When the failed disk is replaced, the parity
and surviving blocks are used to reconstruct the lost data, a lengthy process
that can take days. If a second member of the RAID-5 array fails during the
Interim Data Recovery Mode or rebuild, the array is lost. RAID-6 was created to
address this vulnerability.
RAID Levels 0+5 (05) and 5+0 (50)
are techniques where you have block striping with distributed parity combined
with block striping. RAID 05 and 50 form large arrays by combining the block
striping and parity of RAID 5 with the straight block striping of RAID 0. RAID
05 is a RAID 5 array comprised of a number of striped RAID 0 arrays; it is less
common than RAID 50, which is a RAID 0 array striped across RAID 5 elements.
RAID 50 and 05 improve the performance of RAID 5 through the addition of RAID 0,
particularly during writes. It also provides better fault tolerance than the
single RAID level does, especially if configured as RAID 50. Most
characteristics of RAID 05 and 50 are similar to those of RAID 03 and 30. RAID
50 and 05 are preferable for transactional environments with smaller files than
03 and 30. If you're doing video editing, I suggest investigating RAID 03 and
30.
RAID-6 adds another parity block and
provides about double the data protection over RAID-5, but at a cost of even
lower write performance. As physical disks grow larger, and consequently RAID
rebuild times grow longer, RAID-6 may be necessary to prevent LUN failure if an
uncorrectable error occurs during the rebuild, or if a second disk in the array
group fails during rebuild. Due to disk capacity, some vendors support RAID-6
instead of RAID-5.
To achieve the IOPS goal of the Exchange 2007
requirements for a given capacity, RAID 5 may actually require more spindles
than RAID 10.
Ultimately, performance depends on the
performance characteristics of the drives, the configuration of RAID groups and
the type of RAID. When choosing RAID 5 (or RAID 6), it's important to consider
that each host IOP has 4+ operations associated with it due to this being a
partial stripe RAID 5 write or RAID 6 double stripe write. The operations read
drive/read parity, recomputed parity, write drive, write parity, and reduce the
effective IO rate of the drive by ¼.
Selecting a RAID type
To select a RAID type, you'll need to balance
your requirements for capacity, throughput, transactional I/O and
failure/rebuild performance. RAID-1/0 is the ideal configuration for databases
and email, and it works well with large capacity disks. Having more writes as a
percentage of total I/O in your environment? Use RAID 1/0. RAID 1/0 will give
you performance consistency even during a drive failure.

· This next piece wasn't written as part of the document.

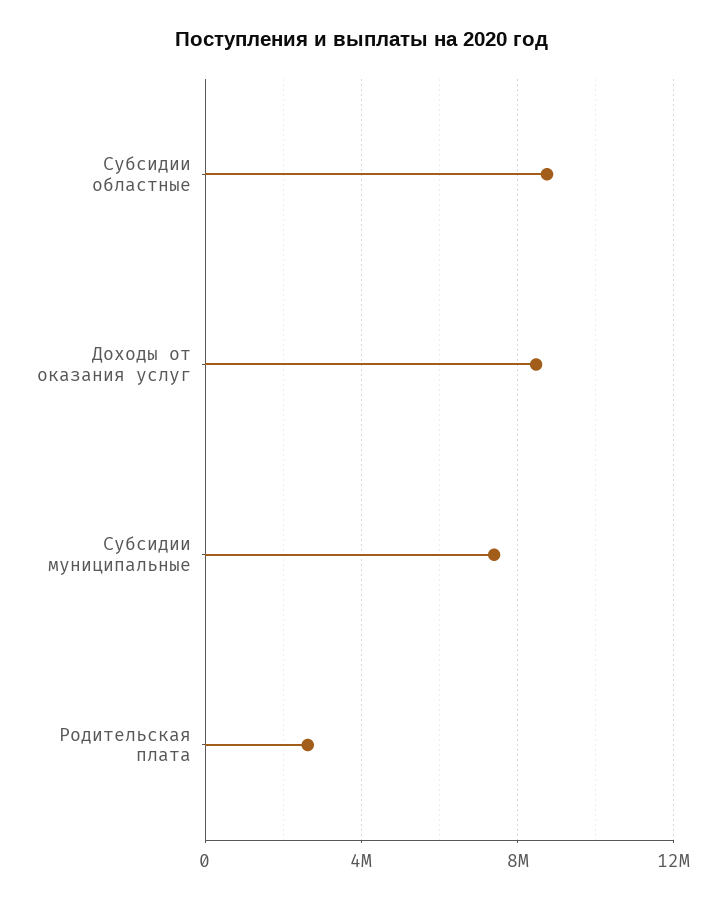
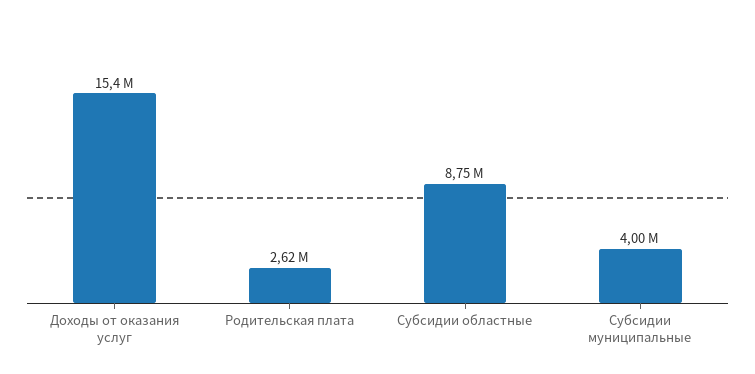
Доходы от оказания услуг: 8500000 -> 15400000
Субсидии муниципальные: 7500000 -> 4000000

For RAID-5 and RAID-6, rebuild performance can
have a significant effect on storage throughput, cutting it as much as half,
depending on the storage array and configuration. Scheduling rebuilds outside of
production hours can offset this performance drop, but you'll sacrifice
reliability. In a cluster continuous replication (CCR) environment, you can
prevent the throughput reduction affecting users by moving the Mailbox server to
the passive node, thereby making it the active node. If neither option is
available, additional I/O throughput should be designed into the architecture to
accommodate RAID-5 or RAID-6 rebuild conditions during production hours. This
additional I/O throughput can be up to twice the non-failed state I/O
requirements.
If your backup solution (VTL or D2D pool)
needed to sustain a certain amount of data throughput, you'd have to consider
how many drive resources would be needed to handle that level of 'sustained,
sequential write' performance. Simply put, if your RAID array can do 350 MB/sec
sustained sequential writes according to the specs, odds are those numbers are
based on load balancing across all the controllers to the disk resources. You'd
need to make sure there are enough drives to get you to maximum performance of
the array. Usually you can do this with at least two or three 'trays' of disks.
Plan on creating RAID groups for each 'channel' (data path going to the RAID
controllers on the RAID array). So if you have a dual controller RAID array,
you'd want to have your RAID groups evenly divided between any controllers you
have.